Alterssichtigkeit (Presbyopie)
Definition
Die Alterssichtigkeit ist weder eine Krankheit noch eine Fehlsichtigkeit. Sie entsteht aufgrund eines normalen Alterungsprozesses der Augenlinse sowie der Zonulafasern. Die Linsenelastizität nimmt ab und die Linse verhärtet.
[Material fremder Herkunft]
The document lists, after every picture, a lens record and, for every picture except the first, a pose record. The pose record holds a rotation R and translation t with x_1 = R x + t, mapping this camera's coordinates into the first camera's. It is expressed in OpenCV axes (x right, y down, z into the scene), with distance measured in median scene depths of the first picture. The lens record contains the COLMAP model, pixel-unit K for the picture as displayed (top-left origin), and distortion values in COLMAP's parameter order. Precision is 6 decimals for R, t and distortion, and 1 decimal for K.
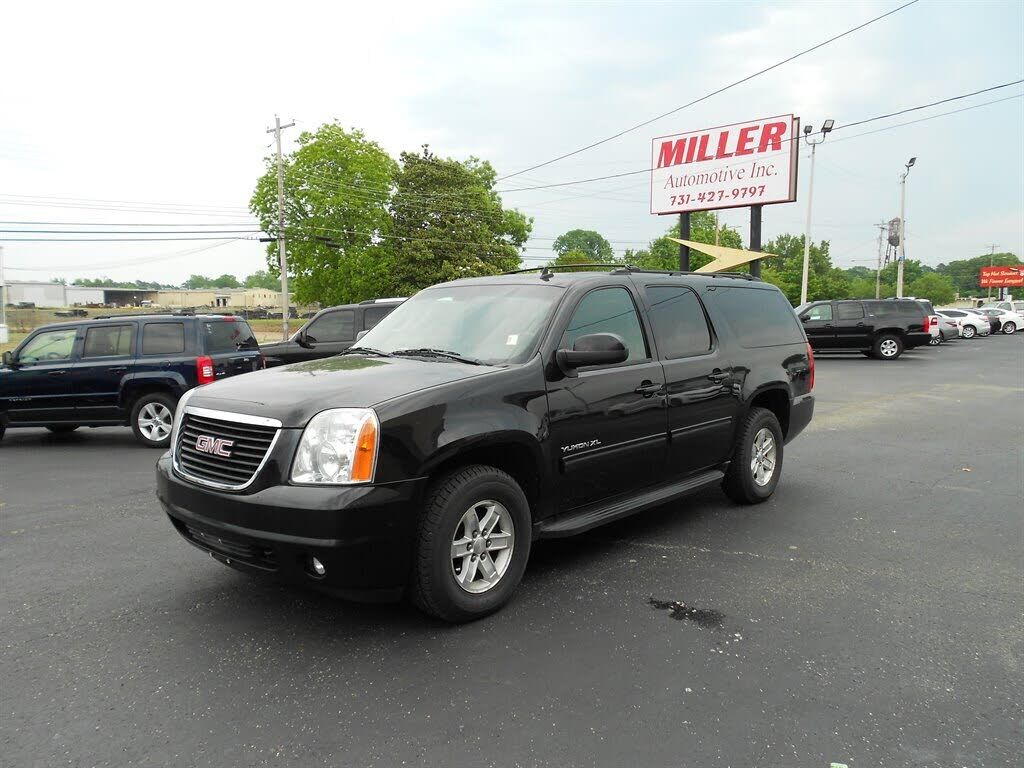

Das Altern der Linse beginnt bereits ab Geburt und schreitet kontinuierlich fort. Erst wenn die Akkommodationsfähigkeit, d.h. die Anpassung des Auges an unterschiedliche Entfernungen, soweit abgesunken ist, dass man das Auge gerade noch auf einen Leseabstand von 33 Zentimetern einstellen, Kleingedrucktes aber nicht näher ans Auge heranführen kann, merkt man die Einschränkung. Beim Normalsichtigen ist dies mit etwa 45 Jahren der Fall. Liegt eine Fehlsichtigkeit wie Weit- oder Kurzsichtigkeit vor, tritt die Alterssichtigkeit früher oder etwas später als normal ein. Für die Akkommodation, muss sich die Linse wölben, um die Brechkraft anzupassen. Ist die Linsenelastizität verringert, dann ist dies nur eingeschränkt möglich. Um im Nahbereich von bis zu 33 Zentimetern scharf sehen zu können, ist jedoch eine relativ starke Linsenwölbung nötig. Der Bereich, in dem wir in der Nähe scharf sehen können, rückt deshalb mit zunehmendem Lebensalter immer weiter weg. Alle fünf Jahre nimmt die erforderliche Dioptrienzahl um etwa eine Dioptrie zu. Das Resultat (ohne Lesebrille): Bis zum 65.Lebensjahr klappt die Naheinstellung statt auf 33 Zentimeter nur noch auf zwei Meter. Danach findet nur noch in wenigen Fällen eine weitere Verschlechterung statt.